Print each record that follows exactly, leaving the pictures behind.
/---
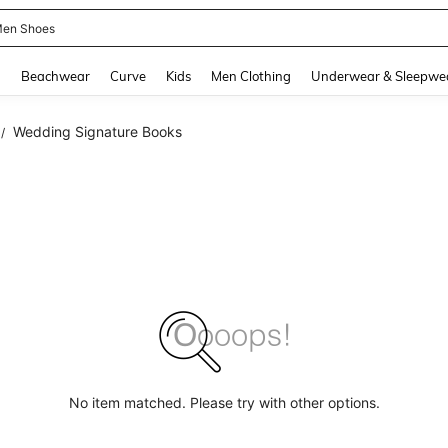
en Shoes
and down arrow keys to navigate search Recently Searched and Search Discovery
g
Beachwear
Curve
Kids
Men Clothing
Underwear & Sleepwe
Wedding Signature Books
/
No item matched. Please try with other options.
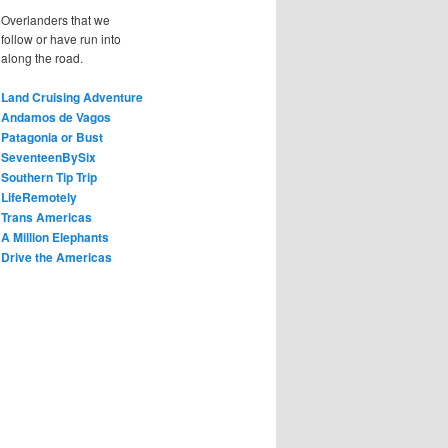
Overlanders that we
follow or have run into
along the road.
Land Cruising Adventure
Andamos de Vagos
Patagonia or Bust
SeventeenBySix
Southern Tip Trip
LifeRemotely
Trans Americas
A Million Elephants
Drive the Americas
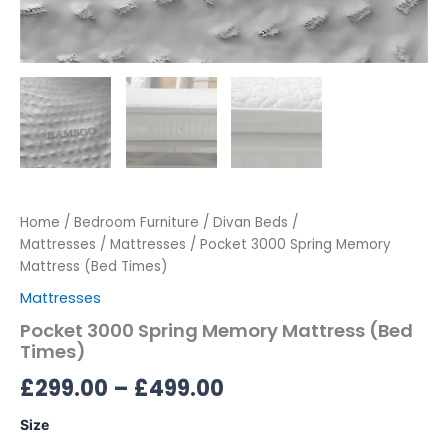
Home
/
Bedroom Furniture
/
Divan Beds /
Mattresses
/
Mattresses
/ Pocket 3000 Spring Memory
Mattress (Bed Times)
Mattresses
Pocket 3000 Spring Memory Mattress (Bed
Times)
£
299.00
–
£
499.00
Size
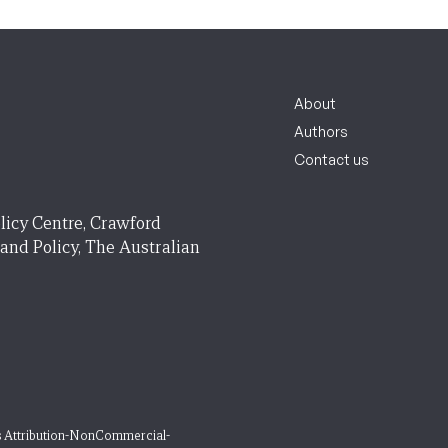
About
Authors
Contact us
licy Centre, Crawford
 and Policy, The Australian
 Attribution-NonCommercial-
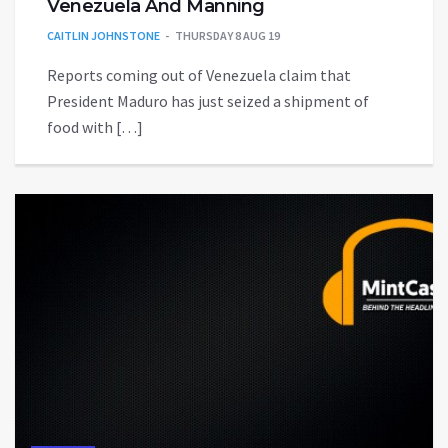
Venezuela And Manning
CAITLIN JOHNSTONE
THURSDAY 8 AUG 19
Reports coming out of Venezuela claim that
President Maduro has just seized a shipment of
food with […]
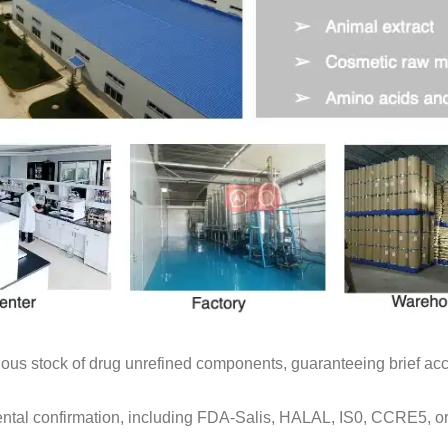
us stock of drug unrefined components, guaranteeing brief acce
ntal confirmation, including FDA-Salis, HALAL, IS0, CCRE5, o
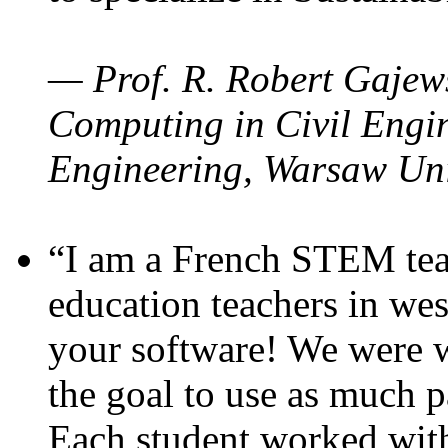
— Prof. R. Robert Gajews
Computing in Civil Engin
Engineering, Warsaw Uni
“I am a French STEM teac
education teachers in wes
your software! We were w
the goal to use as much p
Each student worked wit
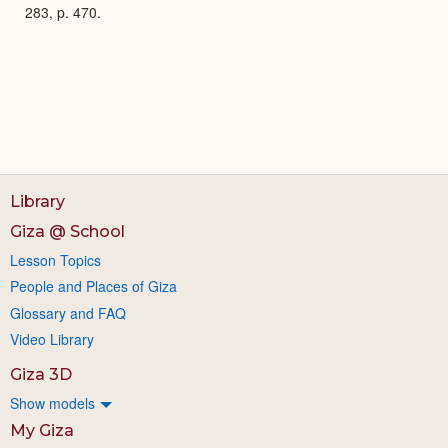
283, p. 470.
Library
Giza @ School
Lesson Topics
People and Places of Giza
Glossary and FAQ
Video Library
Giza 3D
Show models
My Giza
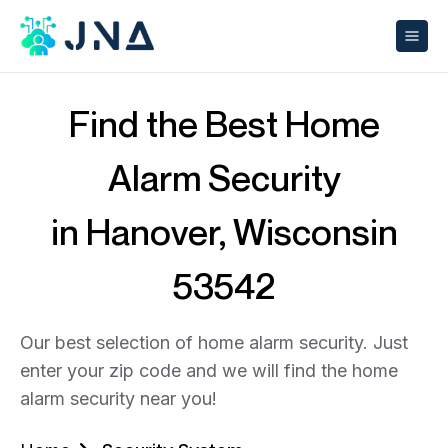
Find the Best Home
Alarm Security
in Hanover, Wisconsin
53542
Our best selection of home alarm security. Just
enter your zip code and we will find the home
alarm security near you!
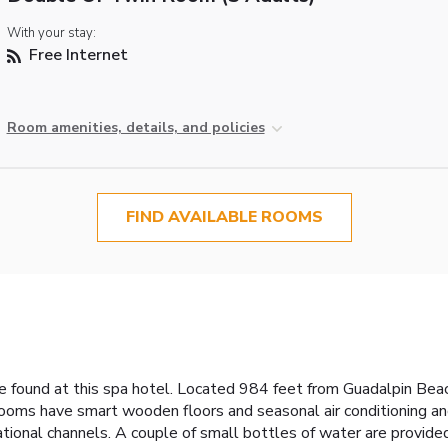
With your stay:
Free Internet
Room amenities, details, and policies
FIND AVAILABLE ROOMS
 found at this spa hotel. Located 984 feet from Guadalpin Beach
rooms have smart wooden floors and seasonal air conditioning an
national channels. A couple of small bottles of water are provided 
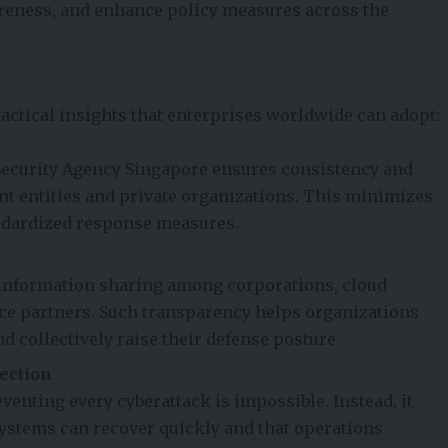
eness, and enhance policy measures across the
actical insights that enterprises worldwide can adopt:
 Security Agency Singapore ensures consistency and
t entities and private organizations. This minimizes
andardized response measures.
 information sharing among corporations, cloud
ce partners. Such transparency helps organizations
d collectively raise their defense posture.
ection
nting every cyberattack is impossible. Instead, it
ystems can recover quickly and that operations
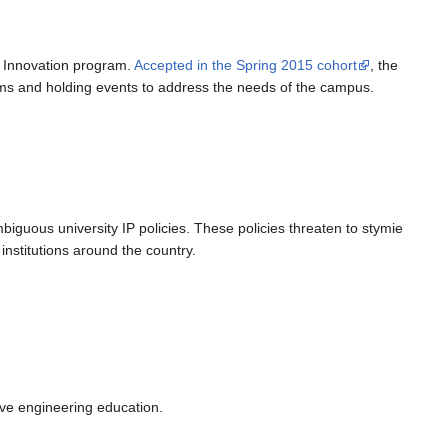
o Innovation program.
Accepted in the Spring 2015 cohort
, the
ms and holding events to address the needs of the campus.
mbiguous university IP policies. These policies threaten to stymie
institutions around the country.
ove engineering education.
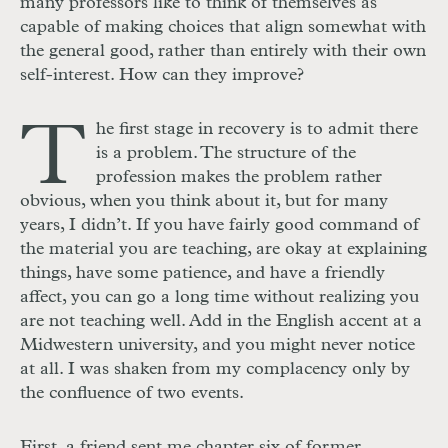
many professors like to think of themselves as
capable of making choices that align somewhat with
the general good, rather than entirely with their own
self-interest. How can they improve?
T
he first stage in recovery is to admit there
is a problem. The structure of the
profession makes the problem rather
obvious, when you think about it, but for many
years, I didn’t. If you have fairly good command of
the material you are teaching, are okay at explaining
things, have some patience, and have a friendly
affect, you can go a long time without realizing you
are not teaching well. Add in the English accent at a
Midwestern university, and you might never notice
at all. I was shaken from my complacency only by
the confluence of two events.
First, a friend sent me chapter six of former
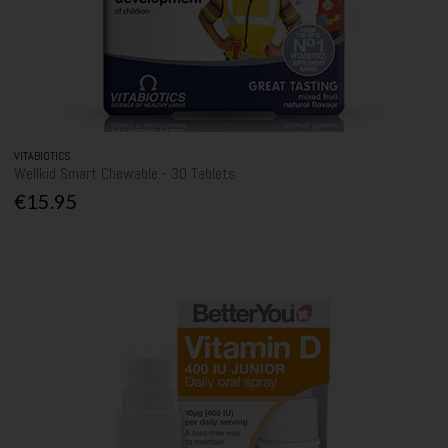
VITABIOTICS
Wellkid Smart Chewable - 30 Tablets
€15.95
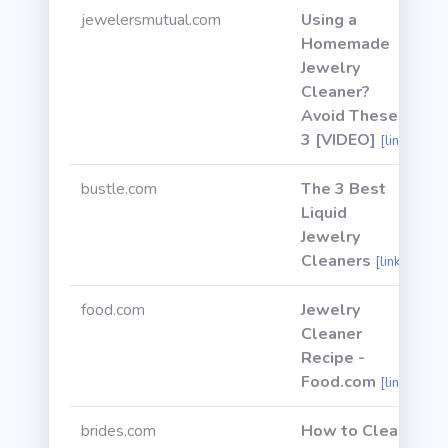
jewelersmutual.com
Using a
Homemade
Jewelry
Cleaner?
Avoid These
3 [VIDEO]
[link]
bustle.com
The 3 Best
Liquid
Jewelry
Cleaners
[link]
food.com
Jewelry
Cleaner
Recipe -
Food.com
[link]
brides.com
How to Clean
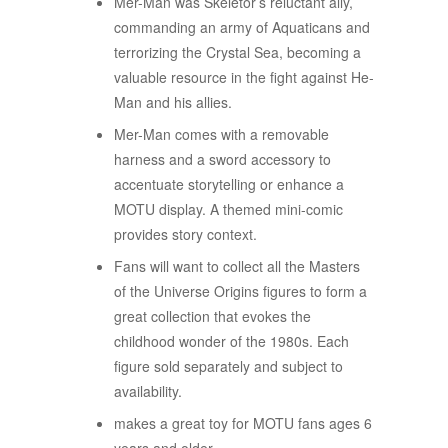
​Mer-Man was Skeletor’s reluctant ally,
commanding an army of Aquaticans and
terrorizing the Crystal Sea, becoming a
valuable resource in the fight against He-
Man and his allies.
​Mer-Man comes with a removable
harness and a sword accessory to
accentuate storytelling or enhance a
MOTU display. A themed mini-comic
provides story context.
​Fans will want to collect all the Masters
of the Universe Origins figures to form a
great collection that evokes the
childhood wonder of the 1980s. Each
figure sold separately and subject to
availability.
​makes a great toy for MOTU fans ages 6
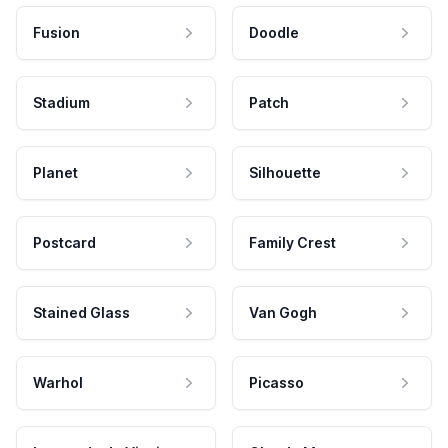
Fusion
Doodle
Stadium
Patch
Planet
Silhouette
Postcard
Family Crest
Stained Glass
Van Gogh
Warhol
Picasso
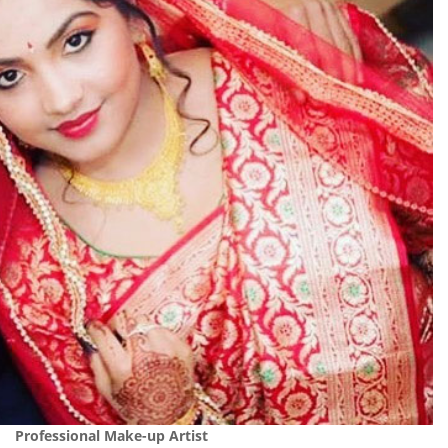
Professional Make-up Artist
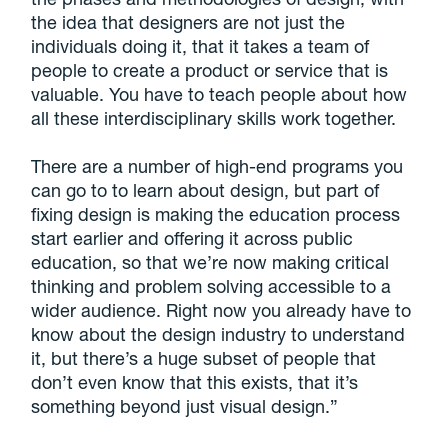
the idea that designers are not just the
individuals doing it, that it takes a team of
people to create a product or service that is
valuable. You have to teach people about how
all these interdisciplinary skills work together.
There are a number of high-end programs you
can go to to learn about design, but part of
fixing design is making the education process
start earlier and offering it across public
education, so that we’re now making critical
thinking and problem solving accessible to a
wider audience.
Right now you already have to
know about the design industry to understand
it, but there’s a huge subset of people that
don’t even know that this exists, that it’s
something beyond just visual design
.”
\---
• [Task result]
en Shoes
and down arrow keys to navigate search Recently Searched and Search Discovery
g
Beachwear
Curve
Kids
Men Clothing
Underwear & Sleepwe
Wedding Signature Books
/
No item matched. Please try with other options.
Overlanders that we
follow or have run into
along the road.
Land Cruising Adventure
Andamos de Vagos
Patagonia or Bust
SeventeenBySix
Southern Tip Trip
LifeRemotely
Trans Americas
A Million Elephants
Drive the Americas
Home
/
Bedroom Furniture
/
Divan Beds /
Mattresses
/
Mattresses
/ Pocket 3000 Spring Memory
Mattress (Bed Times)
Mattresses
Pocket 3000 Spring Memory Mattress (Bed
Times)
£
299.00
–
£
499.00
Size
About
Authors
Contact us
licy Centre, Crawford
 and Policy, The Australian
 Attribution-NonCommercial-
Venezuela And Manning
CAITLIN JOHNSTONE
THURSDAY 8 AUG 19
Reports coming out of Venezuela claim that
President Maduro has just seized a shipment of
food with […]
us stock of drug unrefined components, guaranteeing brief acce
ntal confirmation, including FDA-Salis, HALAL, IS0, CCRE5, o
— Prof. R. Robert Gajews
Computing in Civil Engin
Engineering, Warsaw Uni
“I am a French STEM teac
education teachers in wes
your software! We were w
the goal to use as much p
Each student worked wit
283, p. 470.
Library
Giza @ School
Lesson Topics
People and Places of Giza
Glossary and FAQ
Video Library
Giza 3D
Show models
My Giza
Find the Best Home
Alarm Security
in Hanover, Wisconsin
53542
Our best selection of home alarm security. Just
enter your zip code and we will find the home
alarm security near you!
With your stay:
Free Internet
Room amenities, details, and policies
FIND AVAILABLE ROOMS
 found at this spa hotel. Located 984 feet from Guadalpin Beach
rooms have smart wooden floors and seasonal air conditioning an
national channels. A couple of small bottles of water are provided 
eness, and enhance policy measures across the
actical insights that enterprises worldwide can adopt:
 Security Agency Singapore ensures consistency and
t entities and private organizations. This minimizes
andardized response measures.
 information sharing among corporations, cloud
ce partners. Such transparency helps organizations
d collectively raise their defense posture.
ection
nting every cyberattack is impossible. Instead, it
ystems can recover quickly and that operations
o Innovation program.
Accepted in the Spring 2015 cohort
, the
ms and holding events to address the needs of the campus.
mbiguous university IP policies. These policies threaten to stymie
institutions around the country.
ove engineering education.
many professors like to think of themselves as
capable of making choices that align somewhat with
the general good, rather than entirely with their own
self-interest. How can they improve?
T
he first stage in recovery is to admit there
is a problem. The structure of the
profession makes the problem rather
obvious, when you think about it, but for many
years, I didn’t. If you have fairly good command of
the material you are teaching, are okay at explaining
things, have some patience, and have a friendly
affect, you can go a long time without realizing you
are not teaching well. Add in the English accent at a
Midwestern university, and you might never notice
at all. I was shaken from my complacency only by
the confluence of two events.
First, a friend sent me chapter six of former
VITABIOTICS
Wellkid Smart Chewable - 30 Tablets
€15.95
jewelersmutual.com
Using a
Homemade
Jewelry
Cleaner?
Avoid These
3 [VIDEO]
[link]
bustle.com
The 3 Best
Liquid
Jewelry
Cleaners
[link]
food.com
Jewelry
Cleaner
Recipe -
Food.com
[link]
brides.com
How to Clean
​Mer-Man was Skeletor’s reluctant ally,
commanding an army of Aquaticans and
terrorizing the Crystal Sea, becoming a
valuable resource in the fight against He-
Man and his allies.
​Mer-Man comes with a removable
harness and a sword accessory to
accentuate storytelling or enhance a
MOTU display. A themed mini-comic
provides story context.
​Fans will want to collect all the Masters
of the Universe Origins figures to form a
great collection that evokes the
childhood wonder of the 1980s. Each
figure sold separately and subject to
availability.
​makes a great toy for MOTU fans ages 6
Fusion
Doodle
Stadium
Patch
Planet
Silhouette
Postcard
Family Crest
Stained Glass
Van Gogh
Warhol
Picasso
Professional Make-up Artist
the idea that designers are not just the
individuals doing it, that it takes a team of
people to create a product or service that is
valuable. You have to teach people about how
all these interdisciplinary skills work together.
There are a number of high-end programs you
can go to to learn about design, but part of
fixing design is making the education process
start earlier and offering it across public
education, so that we’re now making critical
thinking and problem solving accessible to a
wider audience.
Right now you already have to
know about the design industry to understand
it, but there’s a huge subset of people that
don’t even know that this exists, that it’s
something beyond just visual design
.”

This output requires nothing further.